Reeves’ risky borrowing policies prompt fresh tax hike fears

Tax hike fears are gathering pace as rising borrowing costs are set to wipe out around half of Chancellor Rachel Reeves’ small £9.9bn headroom, a leading economics consultancy has warned.
Reeves made around £14bn in spending cuts at her Spring Statement two months ago but left herself with one of the slimmest fiscal buffers on record.
Fresh calculations suggest Reeves may have to make more radical cuts in the coming months if she wishes to stick to her strict fiscal rules, under which the public budget must be in balance or surplus on a three-year rolling target.
Oxford Economics’ Andrew Goodwin has estimated that around £4.5bn of the headroom pencilled in the final year of the Office for Budget Responsibility (OBR)’s forecast will be eradicated if gilt yields, which affect debt interest payments, stay at their current level and two more interest rate cuts are made this year.
Gilt yields are 20 to 25 basis points higher than they were for the spring statement forecasts and market expectations for Bank Rate are “a little higher,” Goodwin told City AM.
“Obviously, it’s a long time to go before we get to knocking the assumptions for the budget, but if they stay where they are now, then you’re looking at wiping out half the headroom.”
Reeves may ‘need to increase’ taxes or cut spending
Shaky market prices in the US are also affecting gilt yields in the UK, making policymaking in Britain “very hard” given President Trump’s flip-flopping over tariffs and other key state spending measures, according to
The latest episode saw credit ratings leader Moody’s follow S&P Global Ratings and Fitch Group in downgrading the US one level from a triple-A rating.
Analysts at Moody’s sounded the alarm on surging government debt levels and a deeper budget deficit, claiming “successive” presidential administrations had failed to “reverse the trend of large annual fiscal deficits and growing interest costs”.
JP Morgan chief executive Jamie Dimon accused investors of becoming “complacent” after the S&P 500 barely moved after the downgrade was revealed.
The initial rise in Treasury yields was followed by a rise in UK 30-year yields, which peaked at nearly 5.5 per cent before falling back.

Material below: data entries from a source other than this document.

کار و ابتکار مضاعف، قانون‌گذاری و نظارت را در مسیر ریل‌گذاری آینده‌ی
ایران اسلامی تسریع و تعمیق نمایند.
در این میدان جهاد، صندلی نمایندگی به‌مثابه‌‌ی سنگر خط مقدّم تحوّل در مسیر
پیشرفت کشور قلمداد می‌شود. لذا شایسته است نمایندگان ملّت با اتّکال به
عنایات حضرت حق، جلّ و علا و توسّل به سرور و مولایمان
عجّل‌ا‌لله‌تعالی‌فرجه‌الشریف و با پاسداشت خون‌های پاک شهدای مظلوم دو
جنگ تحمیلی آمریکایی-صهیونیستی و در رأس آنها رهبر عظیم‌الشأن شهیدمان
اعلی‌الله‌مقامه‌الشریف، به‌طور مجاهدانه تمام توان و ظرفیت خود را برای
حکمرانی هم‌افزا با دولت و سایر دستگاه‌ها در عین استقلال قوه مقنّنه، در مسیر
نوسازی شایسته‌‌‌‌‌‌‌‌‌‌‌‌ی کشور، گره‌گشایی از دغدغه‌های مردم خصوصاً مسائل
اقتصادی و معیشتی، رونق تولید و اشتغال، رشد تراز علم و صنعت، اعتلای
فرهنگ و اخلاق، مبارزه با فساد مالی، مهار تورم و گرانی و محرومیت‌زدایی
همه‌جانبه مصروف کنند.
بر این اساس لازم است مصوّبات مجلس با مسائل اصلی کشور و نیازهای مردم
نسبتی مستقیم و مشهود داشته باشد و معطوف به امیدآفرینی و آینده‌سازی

According to Ben Nicholl, a senior fund manager at Royal London Asset Management, investors were worried about the level of gilts being issued as well as the high level of interest rates set by the Bank of England.
The spending review, which is due in the summer and could signal whether Reeves is prepared to make drastic cuts to public spending, was the next indicator of whether the Chancellor was serious about lowering the national debt and keeping her small headroom intact.
Should cuts not be made, tax rises would appear more likely, Nicholl suggested.
“The market is telling the Chancellor that £300bn of gilts [being issued] this year, plus what we’ve got to come over the next few years is a lot for the bond markets to take on,” Nicholl told City AM.
“[The government is] going to need to reduce spending, or they’re going to need to increase taxes. So, there is some work for the Chancellor to do there.”
Oxford Economics’ Goodwin said Reeves’ “risky” gamble in setting herself a small headroom was “not paying off at the moment” as her headroom looks set to get wiped out, adding that manifesto pledges not to raise income tax, VAT or national insurance for workers put the government in a corner.
“It’s more that they’ve promised not to increase so many different taxes that it’s going to be very difficult to avoid going back on one of those commitments,” he said.
“It’s such a large slice of the tax pie that it is meant to be off limits. It doesn’t leave enough left to make any meaningful increases.”
Showdown with ‘moody’ investors
Neil Mehta, a portfolio manager at RBC BlueBay Asset Management, said political tensions around welfare should not thwart Reeves’ commitment to “getting finances in check”.
“The speculation of reversing the winter fuel payment policy announced last year is another example of how political priorities make it hard for the Labour government to get a grip of the scale of the UK’s borrowing needs to stabilise debt levels,” Mehta said.
“Markets are in no mood to give this government the benefit of doubt and continue to attach a higher risk premium to longer dated gilt.”
The National Institute of Economic and Social Research (NIESR)’s interim director Stephen Millard has suggested that gilt yields are “only a little above the OBR’s forecast”, meaning the Chancellor still had some time before focussing her attention on stabilising public finances.